Jenis drama menekankan dialog dan lakuan yang mengarah pada konflik para pelakunya. Jenis ini tentu saja memiliki keunggulan aksi dramatik. Artinya, jenis drama lebih
banyak menawarkan gerak laku dan pembicaraan efektif yang berisi alur cerita. Dengan demikian pengekspresiannya diaktualisasikan dalam pertunjukan. Drama akan menjadi
sempurna manakala telah dipentaskan. Berbeda antara drama dengan dua jenis lainnya, terutama karena drama menawarkan proses pemaknaan secara kolektif, tidak hanya oleh
perorangan. Dari segi cara sarana penuangan idenya atau cara penyebarannya, karya sastra
dapat dibedakan menjadi sastra tulis, yakni menggunakan sarana tulisan, dan sastra lisan, yakni yang disebarkan secara lisan atau dari mulut ke mulut. Kedua jenis sastra ini juga
memiliki kekhasan karakteristiknya masing-masing. Sastra lisan lebih bersifat luwes, gampang menyesuaikan fungsi di masyarakatnya, sehingga mudah berubah dan sering
muncul banyak versi. Sastra tulis lebih kaku pada bentuknya sehingga lebih tetap, namun mampu melewati batas-batas tempat dan waktu penyebarannya. Karya Negarakertagama
dapat dibaca dan dimaknai di mana pun dan kapan pun. Tidak sedikit karya sastra lisan Jawa yang pantas mendapat tempat dalam diskusi
sastra. Penggalan tembang pocung yang memuat “bapak pocung pasar mlathi kidul Denggung” adalah potret sastra lisan Jawa yang unik. Sastra Jawa niti yang memuat
penggalan tembang kinanthi “kang aran bebuden luhur, dudu pangkat dudu ngelmi, uga dudu kapinteran, lan dudu para winasis, apa maneh kasugihan, nanging mung sucining ati
”. Beberapa tembang yang berbunyi “jago kluruk rame kapyarsi, lalwa kalong luru pandhelikan,
jrih kawanan ing semune, wetan bang sulakipun, mretandhani yen bangun enjing, rembulan wus gumlewang, sakulone gunung, ing pradesan wiwit obah, lanang wadon smya anambut
kardi, netepi kuwajiban .”
Tembang tersebut sungguh problematis sebagai sastra lisan, siapa dan kapan dicipta tidak jelas. Jadi baik sastra tulis maupun lisan memiliki peran penting dalam pembelajaran.

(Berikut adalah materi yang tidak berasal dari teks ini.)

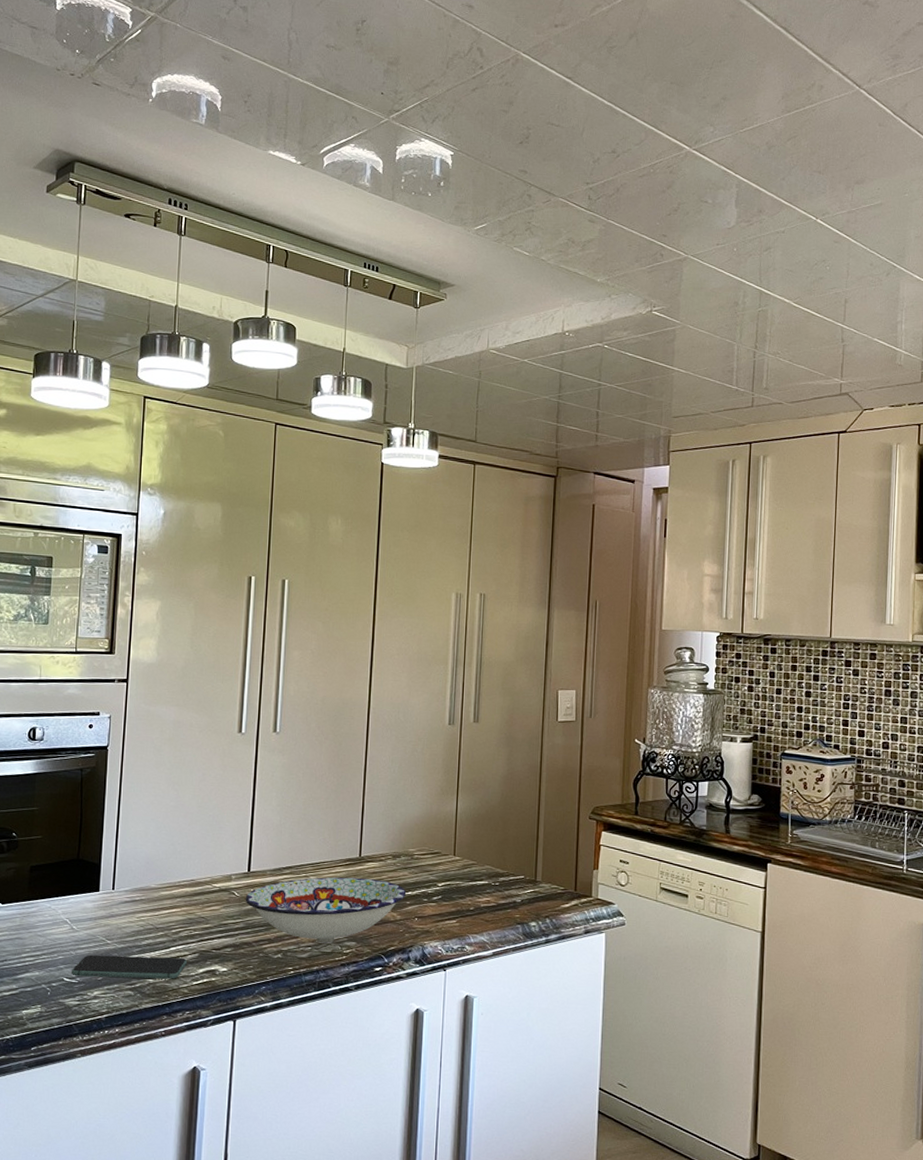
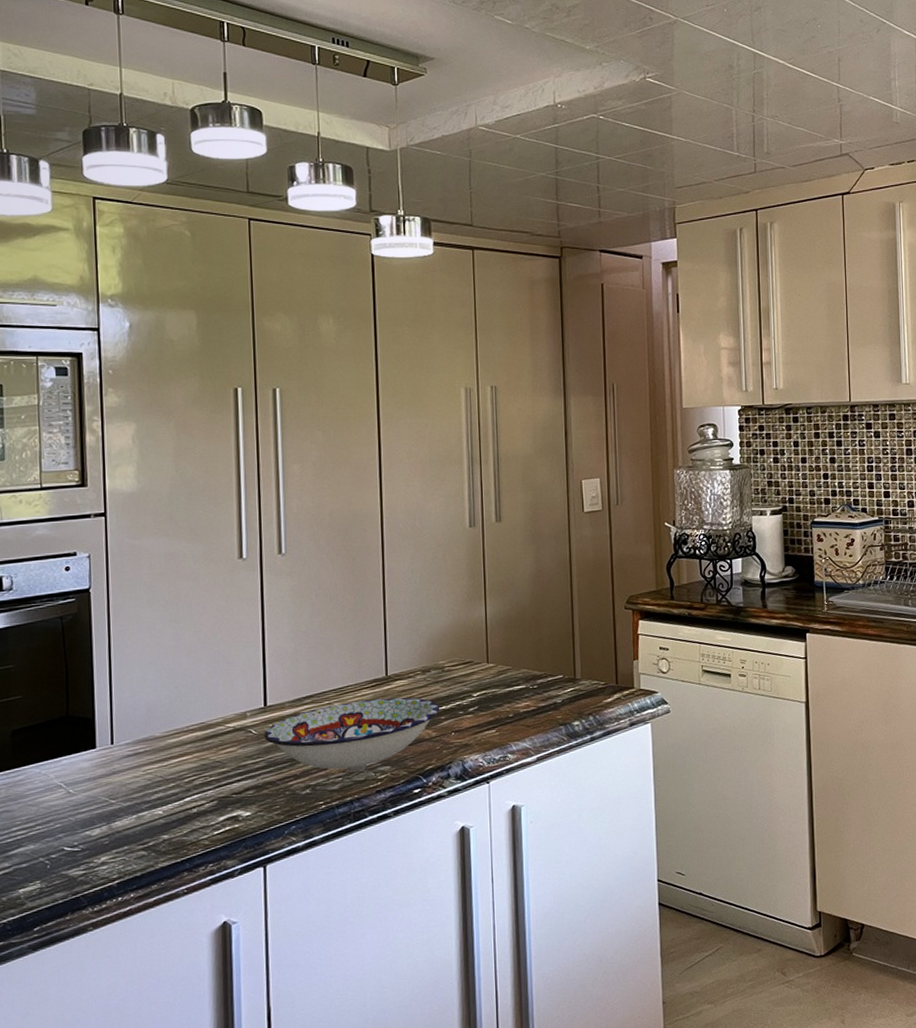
smartphone: present [71,954,187,979] -> none [71,808,205,844]

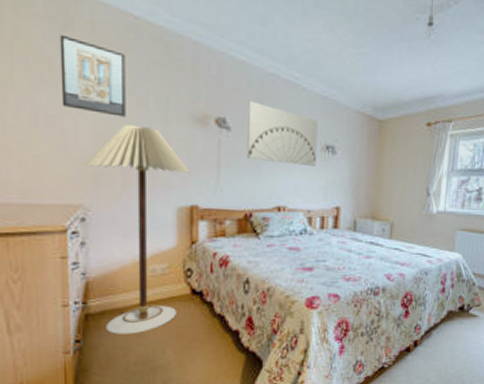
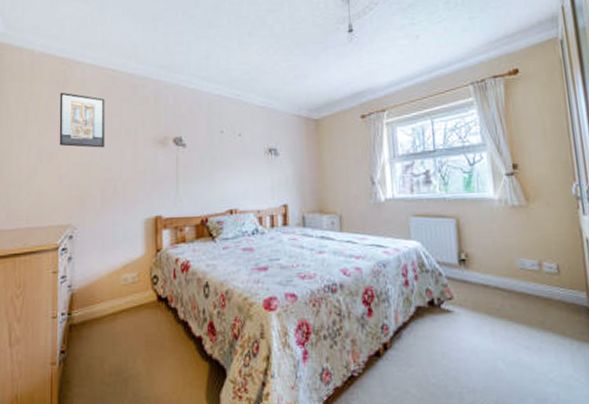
floor lamp: present [83,124,190,334] -> none [73,152,155,344]
wall art: present [247,100,319,166] -> none [200,119,262,170]

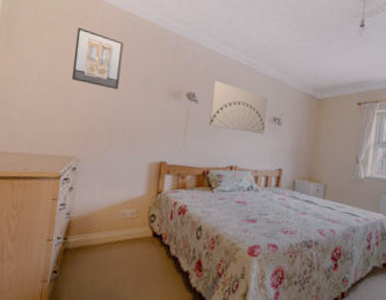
wall art: none [200,119,262,170] -> present [209,80,269,134]

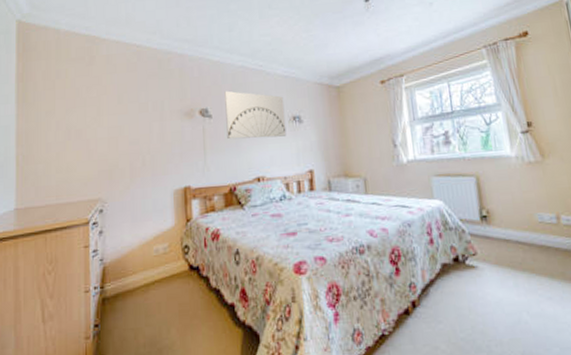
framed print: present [71,27,124,90] -> none [86,69,132,123]

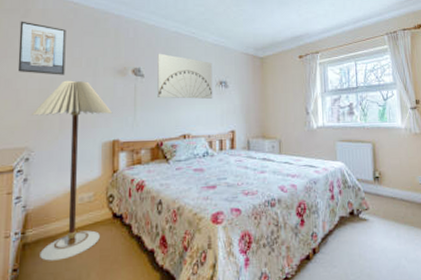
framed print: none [86,69,132,123] -> present [17,21,66,75]
floor lamp: none [102,126,183,316] -> present [30,80,113,261]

Sebagian sastra lisan menurut hemat saya amat menarik diperbincangkan, dari aspek nilai pendidikan karakter. Genre sastra lisan pun amat banyak ragamnya. Dalam buku Tradisi
Lisan Jawa, 2003, banyak dipaparkan sastra lisan yang memiliki nilai budi luhur. Karya-karya tersebut amat menarik dijadikan bahan ajar di sekolah.